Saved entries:
+===+

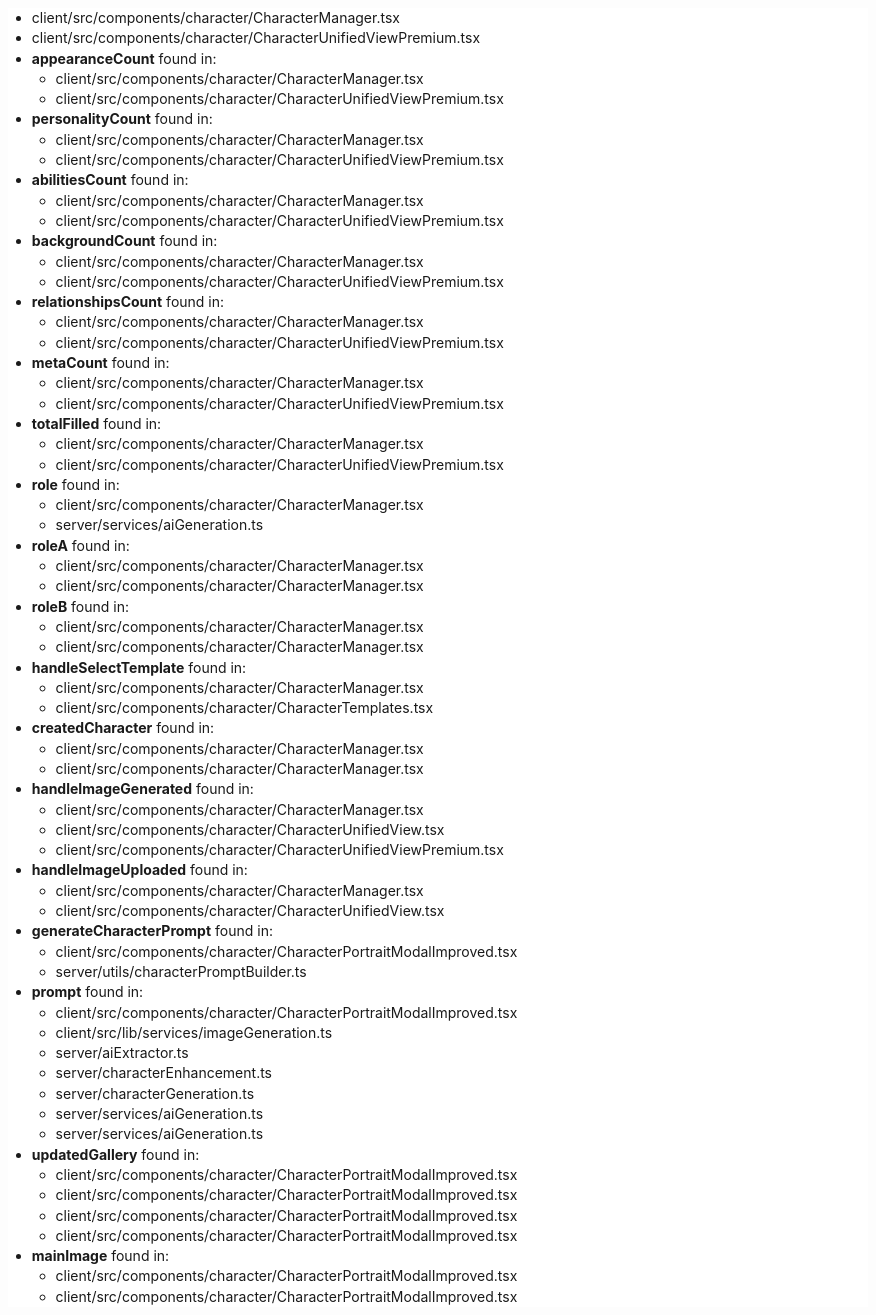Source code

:   - client/src/components/character/CharacterManager.tsx
  - client/src/components/character/CharacterUnifiedViewPremium.tsx
- **appearanceCount** found in:
  - client/src/components/character/CharacterManager.tsx
  - client/src/components/character/CharacterUnifiedViewPremium.tsx
- **personalityCount** found in:
  - client/src/components/character/CharacterManager.tsx
  - client/src/components/character/CharacterUnifiedViewPremium.tsx
- **abilitiesCount** found in:
  - client/src/components/character/CharacterManager.tsx
  - client/src/components/character/CharacterUnifiedViewPremium.tsx
- **backgroundCount** found in:
  - client/src/components/character/CharacterManager.tsx
  - client/src/components/character/CharacterUnifiedViewPremium.tsx
- **relationshipsCount** found in:
  - client/src/components/character/CharacterManager.tsx
  - client/src/components/character/CharacterUnifiedViewPremium.tsx
- **metaCount** found in:
  - client/src/components/character/CharacterManager.tsx
  - client/src/components/character/CharacterUnifiedViewPremium.tsx
- **totalFilled** found in:
  - client/src/components/character/CharacterManager.tsx
  - client/src/components/character/CharacterUnifiedViewPremium.tsx
- **role** found in:
  - client/src/components/character/CharacterManager.tsx
  - server/services/aiGeneration.ts
- **roleA** found in:
  - client/src/components/character/CharacterManager.tsx
  - client/src/components/character/CharacterManager.tsx
- **roleB** found in:
  - client/src/components/character/CharacterManager.tsx
  - client/src/components/character/CharacterManager.tsx
- **handleSelectTemplate** found in:
  - client/src/components/character/CharacterManager.tsx
  - client/src/components/character/CharacterTemplates.tsx
- **createdCharacter** found in:
  - client/src/components/character/CharacterManager.tsx
  - client/src/components/character/CharacterManager.tsx
- **handleImageGenerated** found in:
  - client/src/components/character/CharacterManager.tsx
  - client/src/components/character/CharacterUnifiedView.tsx
  - client/src/components/character/CharacterUnifiedViewPremium.tsx
- **handleImageUploaded** found in:
  - client/src/components/character/CharacterManager.tsx
  - client/src/components/character/CharacterUnifiedView.tsx
- **generateCharacterPrompt** found in:
  - client/src/components/character/CharacterPortraitModalImproved.tsx
  - server/utils/characterPromptBuilder.ts
- **prompt** found in:
  - client/src/components/character/CharacterPortraitModalImproved.tsx
  - client/src/lib/services/imageGeneration.ts
  - server/aiExtractor.ts
  - server/characterEnhancement.ts
  - server/characterGeneration.ts
  - server/services/aiGeneration.ts
  - server/services/aiGeneration.ts
- **updatedGallery** found in:
  - client/src/components/character/CharacterPortraitModalImproved.tsx
  - client/src/components/character/CharacterPortraitModalImproved.tsx
  - client/src/components/character/CharacterPortraitModalImproved.tsx
  - client/src/components/character/CharacterPortraitModalImproved.tsx
- **mainImage** found in:
  - client/src/components/character/CharacterPortraitModalImproved.tsx
  - client/src/components/character/CharacterPortraitModalImproved.tsx
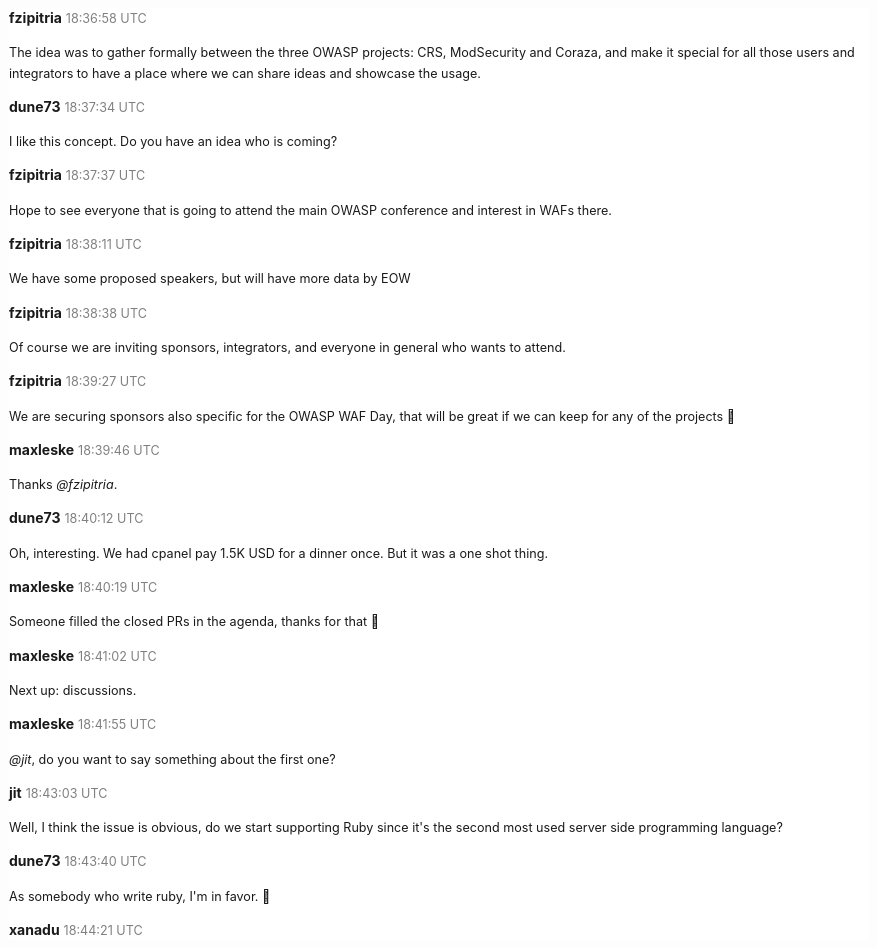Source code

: **fzipitria** <span style="color: grey; font-size: 90%;">18:36:58 UTC</span>

<span style="font-size: 90%;">The idea was to gather formally between the three OWASP projects: CRS, ModSecurity and Coraza, and make it special for all those users and integrators to have a place where we can share ideas and showcase the usage.</span>

**dune73** <span style="color: grey; font-size: 90%;">18:37:34 UTC</span>

<span style="font-size: 90%;">I like this concept. Do you have an idea who is coming?</span>

**fzipitria** <span style="color: grey; font-size: 90%;">18:37:37 UTC</span>

<span style="font-size: 90%;">Hope to see everyone that is going to attend the main OWASP conference and interest in WAFs there.</span>

**fzipitria** <span style="color: grey; font-size: 90%;">18:38:11 UTC</span>

<span style="font-size: 90%;">We have some proposed speakers, but will have more data by EOW</span>

**fzipitria** <span style="color: grey; font-size: 90%;">18:38:38 UTC</span>

<span style="font-size: 90%;">Of course we are inviting sponsors, integrators, and everyone in general who wants to attend.</span>

**fzipitria** <span style="color: grey; font-size: 90%;">18:39:27 UTC</span>

<span style="font-size: 90%;">We are securing sponsors also specific for the OWASP WAF Day, that will be great if we can keep for any of the projects :tada:</span>

**maxleske** <span style="color: grey; font-size: 90%;">18:39:46 UTC</span>

<span style="font-size: 90%;">Thanks _@fzipitria_.</span>

**dune73** <span style="color: grey; font-size: 90%;">18:40:12 UTC</span>

<span style="font-size: 90%;">Oh, interesting. We had cpanel pay 1.5K USD for a dinner once. But it was a one shot thing.</span>

**maxleske** <span style="color: grey; font-size: 90%;">18:40:19 UTC</span>

<span style="font-size: 90%;">Someone filled the closed PRs in the agenda, thanks for that :slightly_smiling_face:</span>

**maxleske** <span style="color: grey; font-size: 90%;">18:41:02 UTC</span>

<span style="font-size: 90%;">Next up: discussions.</span>

**maxleske** <span style="color: grey; font-size: 90%;">18:41:55 UTC</span>

<span style="font-size: 90%;">_@jit_, do you want to say something about the first one?</span>

**jit** <span style="color: grey; font-size: 90%;">18:43:03 UTC</span>

<span style="font-size: 90%;">Well, I think the issue is obvious, do we start supporting Ruby since it's the second most used server side programming language?</span>

**dune73** <span style="color: grey; font-size: 90%;">18:43:40 UTC</span>

<span style="font-size: 90%;">As somebody who write ruby, I'm in favor. :slightly_smiling_face:</span>

**xanadu** <span style="color: grey; font-size: 90%;">18:44:21 UTC</span>
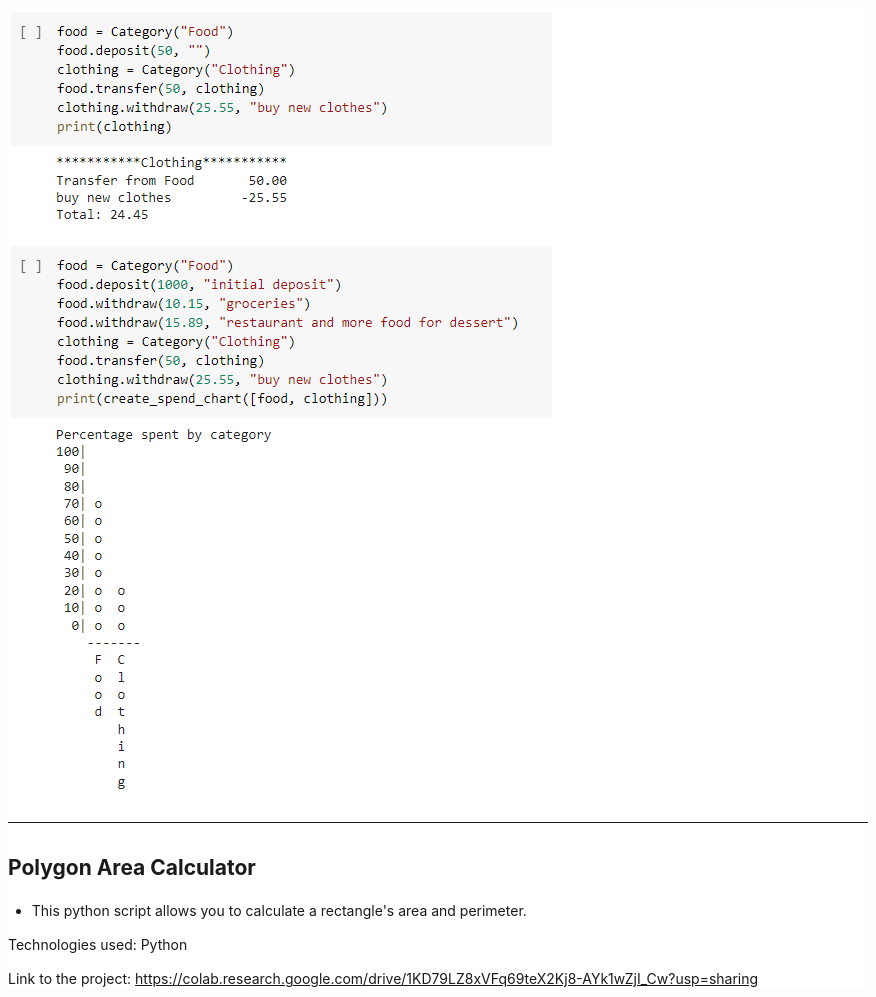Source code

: ![image](./scientific-computing-with-python-budget-app/images/preview.png)

<hr />

## Polygon Area Calculator

- This python script allows you to calculate a rectangle's area and perimeter.

Technologies used: Python

Link to the project: https://colab.research.google.com/drive/1KD79LZ8xVFq69teX2Kj8-AYk1wZjI_Cw?usp=sharing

+===+

The problem:
For this exercise, transcribe the entries above exactly, without any pictures.

Reply to the exercise:
Source code

:   - client/src/components/character/CharacterManager.tsx
  - client/src/components/character/CharacterUnifiedViewPremium.tsx
- **appearanceCount** found in:
  - client/src/components/character/CharacterManager.tsx
  - client/src/components/character/CharacterUnifiedViewPremium.tsx
- **personalityCount** found in:
  - client/src/components/character/CharacterManager.tsx
  - client/src/components/character/CharacterUnifiedViewPremium.tsx
- **abilitiesCount** found in:
  - client/src/components/character/CharacterManager.tsx
  - client/src/components/character/CharacterUnifiedViewPremium.tsx
- **backgroundCount** found in:
  - client/src/components/character/CharacterManager.tsx
  - client/src/components/character/CharacterUnifiedViewPremium.tsx
- **relationshipsCount** found in:
  - client/src/components/character/CharacterManager.tsx
  - client/src/components/character/CharacterUnifiedViewPremium.tsx
- **metaCount** found in:
  - client/src/components/character/CharacterManager.tsx
  - client/src/components/character/CharacterUnifiedViewPremium.tsx
- **totalFilled** found in:
  - client/src/components/character/CharacterManager.tsx
  - client/src/components/character/CharacterUnifiedViewPremium.tsx
- **role** found in:
  - client/src/components/character/CharacterManager.tsx
  - server/services/aiGeneration.ts
- **roleA** found in:
  - client/src/components/character/CharacterManager.tsx
  - client/src/components/character/CharacterManager.tsx
- **roleB** found in:
  - client/src/components/character/CharacterManager.tsx
  - client/src/components/character/CharacterManager.tsx
- **handleSelectTemplate** found in:
  - client/src/components/character/CharacterManager.tsx
  - client/src/components/character/CharacterTemplates.tsx
- **createdCharacter** found in:
  - client/src/components/character/CharacterManager.tsx
  - client/src/components/character/CharacterManager.tsx
- **handleImageGenerated** found in:
  - client/src/components/character/CharacterManager.tsx
  - client/src/components/character/CharacterUnifiedView.tsx
  - client/src/components/character/CharacterUnifiedViewPremium.tsx
- **handleImageUploaded** found in:
  - client/src/components/character/CharacterManager.tsx
  - client/src/components/character/CharacterUnifiedView.tsx
- **generateCharacterPrompt** found in:
  - client/src/components/character/CharacterPortraitModalImproved.tsx
  - server/utils/characterPromptBuilder.ts
- **prompt** found in:
  - client/src/components/character/CharacterPortraitModalImproved.tsx
  - client/src/lib/services/imageGeneration.ts
  - server/aiExtractor.ts
  - server/characterEnhancement.ts
  - server/characterGeneration.ts
  - server/services/aiGeneration.ts
  - server/services/aiGeneration.ts
- **updatedGallery** found in:
  - client/src/components/character/CharacterPortraitModalImproved.tsx
  - client/src/components/character/CharacterPortraitModalImproved.tsx
  - client/src/components/character/CharacterPortraitModalImproved.tsx
  - client/src/components/character/CharacterPortraitModalImproved.tsx
- **mainImage** found in:
  - client/src/components/character/CharacterPortraitModalImproved.tsx
  - client/src/components/character/CharacterPortraitModalImproved.tsx
Source code

: **fzipitria** <span style="color: grey; font-size: 90%;">18:36:58 UTC</span>

<span style="font-size: 90%;">The idea was to gather formally between the three OWASP projects: CRS, ModSecurity and Coraza, and make it special for all those users and integrators to have a place where we can share ideas and showcase the usage.</span>

**dune73** <span style="color: grey; font-size: 90%;">18:37:34 UTC</span>

<span style="font-size: 90%;">I like this concept. Do you have an idea who is coming?</span>

**fzipitria** <span style="color: grey; font-size: 90%;">18:37:37 UTC</span>

<span style="font-size: 90%;">Hope to see everyone that is going to attend the main OWASP conference and interest in WAFs there.</span>

**fzipitria** <span style="color: grey; font-size: 90%;">18:38:11 UTC</span>

<span style="font-size: 90%;">We have some proposed speakers, but will have more data by EOW</span>

**fzipitria** <span style="color: grey; font-size: 90%;">18:38:38 UTC</span>

<span style="font-size: 90%;">Of course we are inviting sponsors, integrators, and everyone in general who wants to attend.</span>

**fzipitria** <span style="color: grey; font-size: 90%;">18:39:27 UTC</span>

<span style="font-size: 90%;">We are securing sponsors also specific for the OWASP WAF Day, that will be great if we can keep for any of the projects :tada:</span>

**maxleske** <span style="color: grey; font-size: 90%;">18:39:46 UTC</span>

<span style="font-size: 90%;">Thanks _@fzipitria_.</span>

**dune73** <span style="color: grey; font-size: 90%;">18:40:12 UTC</span>

<span style="font-size: 90%;">Oh, interesting. We had cpanel pay 1.5K USD for a dinner once. But it was a one shot thing.</span>

**maxleske** <span style="color: grey; font-size: 90%;">18:40:19 UTC</span>

<span style="font-size: 90%;">Someone filled the closed PRs in the agenda, thanks for that :slightly_smiling_face:</span>

**maxleske** <span style="color: grey; font-size: 90%;">18:41:02 UTC</span>

<span style="font-size: 90%;">Next up: discussions.</span>

**maxleske** <span style="color: grey; font-size: 90%;">18:41:55 UTC</span>

<span style="font-size: 90%;">_@jit_, do you want to say something about the first one?</span>

**jit** <span style="color: grey; font-size: 90%;">18:43:03 UTC</span>

<span style="font-size: 90%;">Well, I think the issue is obvious, do we start supporting Ruby since it's the second most used server side programming language?</span>

**dune73** <span style="color: grey; font-size: 90%;">18:43:40 UTC</span>

<span style="font-size: 90%;">As somebody who write ruby, I'm in favor. :slightly_smiling_face:</span>

**xanadu** <span style="color: grey; font-size: 90%;">18:44:21 UTC</span>
Source code

: ![image](./scientific-computing-with-python-budget-app/images/preview.png)

<hr />

## Polygon Area Calculator

- This python script allows you to calculate a rectangle's area and perimeter.

Technologies used: Python

Link to the project: https://colab.research.google.com/drive/1KD79LZ8xVFq69teX2Kj8-AYk1wZjI_Cw?usp=sharing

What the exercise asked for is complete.